There can be little doubt that none of them have performed their work in a way that is likely to restore confidence in the work of CRU. None has managed to be objective and comprehensive. None has shown a serious concern for the truth. The best of them — the House of Commons — was cursory and appeared to exonerate the scientists with little evidence to justify such a conclusion. The Oxburgh and Russell inquiries were worse.

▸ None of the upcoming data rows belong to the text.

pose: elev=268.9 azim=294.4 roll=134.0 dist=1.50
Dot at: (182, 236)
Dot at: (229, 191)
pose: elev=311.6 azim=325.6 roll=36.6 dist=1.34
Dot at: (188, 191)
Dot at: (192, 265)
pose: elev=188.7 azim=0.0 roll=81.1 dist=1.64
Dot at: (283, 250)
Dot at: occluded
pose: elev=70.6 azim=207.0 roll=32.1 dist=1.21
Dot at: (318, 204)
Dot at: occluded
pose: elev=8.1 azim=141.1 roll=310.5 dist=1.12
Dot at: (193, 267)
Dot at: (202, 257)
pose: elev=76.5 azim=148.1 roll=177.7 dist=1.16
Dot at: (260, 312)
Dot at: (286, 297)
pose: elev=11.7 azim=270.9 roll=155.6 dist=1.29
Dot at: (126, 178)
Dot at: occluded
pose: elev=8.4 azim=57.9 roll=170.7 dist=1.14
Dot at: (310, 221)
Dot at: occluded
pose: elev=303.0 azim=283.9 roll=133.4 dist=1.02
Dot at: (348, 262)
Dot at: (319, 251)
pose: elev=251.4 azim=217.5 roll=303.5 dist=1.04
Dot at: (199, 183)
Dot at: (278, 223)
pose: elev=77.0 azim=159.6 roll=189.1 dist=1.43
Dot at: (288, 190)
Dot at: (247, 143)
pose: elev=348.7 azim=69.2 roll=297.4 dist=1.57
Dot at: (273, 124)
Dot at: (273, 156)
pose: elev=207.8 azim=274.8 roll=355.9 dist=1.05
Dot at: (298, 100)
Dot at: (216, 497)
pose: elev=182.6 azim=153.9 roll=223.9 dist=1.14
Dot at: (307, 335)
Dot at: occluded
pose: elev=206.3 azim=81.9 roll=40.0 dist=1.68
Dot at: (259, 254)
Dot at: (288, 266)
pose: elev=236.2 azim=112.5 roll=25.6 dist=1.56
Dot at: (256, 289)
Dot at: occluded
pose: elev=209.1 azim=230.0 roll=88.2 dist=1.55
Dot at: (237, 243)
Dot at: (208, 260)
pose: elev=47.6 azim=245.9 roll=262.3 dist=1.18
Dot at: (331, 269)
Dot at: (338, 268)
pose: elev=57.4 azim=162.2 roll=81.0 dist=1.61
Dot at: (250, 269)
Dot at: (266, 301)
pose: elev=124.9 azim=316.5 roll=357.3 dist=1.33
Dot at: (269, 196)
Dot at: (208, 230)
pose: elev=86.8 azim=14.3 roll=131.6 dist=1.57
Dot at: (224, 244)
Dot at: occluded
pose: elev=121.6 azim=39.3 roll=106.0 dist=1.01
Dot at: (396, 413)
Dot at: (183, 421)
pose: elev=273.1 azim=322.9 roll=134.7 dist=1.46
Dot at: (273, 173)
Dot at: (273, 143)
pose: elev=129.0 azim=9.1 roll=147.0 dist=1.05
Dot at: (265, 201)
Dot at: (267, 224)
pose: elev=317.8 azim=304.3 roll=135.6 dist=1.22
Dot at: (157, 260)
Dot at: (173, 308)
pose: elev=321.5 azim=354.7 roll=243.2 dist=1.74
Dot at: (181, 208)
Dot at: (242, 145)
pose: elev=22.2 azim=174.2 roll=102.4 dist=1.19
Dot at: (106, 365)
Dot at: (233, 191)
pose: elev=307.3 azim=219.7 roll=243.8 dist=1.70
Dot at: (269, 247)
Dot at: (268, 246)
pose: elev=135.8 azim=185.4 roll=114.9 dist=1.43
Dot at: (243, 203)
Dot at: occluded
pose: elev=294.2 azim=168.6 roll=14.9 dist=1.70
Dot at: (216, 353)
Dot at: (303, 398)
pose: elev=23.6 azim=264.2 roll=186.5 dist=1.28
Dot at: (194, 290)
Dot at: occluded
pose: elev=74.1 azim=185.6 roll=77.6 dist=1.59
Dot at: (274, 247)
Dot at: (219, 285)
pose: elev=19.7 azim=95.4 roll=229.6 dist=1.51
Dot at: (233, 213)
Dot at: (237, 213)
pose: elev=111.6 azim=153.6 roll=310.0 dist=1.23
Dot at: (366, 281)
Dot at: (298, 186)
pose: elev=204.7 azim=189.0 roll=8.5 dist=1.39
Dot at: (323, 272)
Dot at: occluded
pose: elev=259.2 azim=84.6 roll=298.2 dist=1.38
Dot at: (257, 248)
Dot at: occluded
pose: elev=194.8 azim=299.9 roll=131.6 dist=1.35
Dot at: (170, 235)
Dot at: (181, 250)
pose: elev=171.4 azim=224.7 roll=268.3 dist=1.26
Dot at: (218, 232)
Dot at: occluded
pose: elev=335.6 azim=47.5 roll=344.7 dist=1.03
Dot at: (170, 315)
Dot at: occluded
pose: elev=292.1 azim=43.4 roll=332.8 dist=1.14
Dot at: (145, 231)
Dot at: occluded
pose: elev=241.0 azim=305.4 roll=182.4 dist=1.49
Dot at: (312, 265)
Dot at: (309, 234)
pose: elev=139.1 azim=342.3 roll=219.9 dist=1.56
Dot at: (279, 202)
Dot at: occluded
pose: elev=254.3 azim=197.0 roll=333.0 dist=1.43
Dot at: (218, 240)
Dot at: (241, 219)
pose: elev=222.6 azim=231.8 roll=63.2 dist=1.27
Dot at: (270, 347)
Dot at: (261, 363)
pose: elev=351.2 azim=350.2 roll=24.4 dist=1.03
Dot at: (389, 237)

So despite Dunford’s take on the matter, it seems Climategate is hardly a closed case. Politico reports that Ralph Hall (D-Texas), who will be the next chairman of the House Science and Technology Committee, wants to investigate the climate change issue, including questioning “the scientists at the center of the so-called ‘Climategate’ controversy.” At a subcommittee hearing in November, Hall said, “The emails posted last November from the Climate Research Unit at the University of East Anglia in England exposed a dishonest undercurrent within the scientific community.”

No, Mr. Dunford, The New American does not accept the biased decisions of vested interests masquerading as independent review boards who whitewash fraud, conspiracy, deceit, coverup, and FOI violation. We stand by our statements regarding Climategate.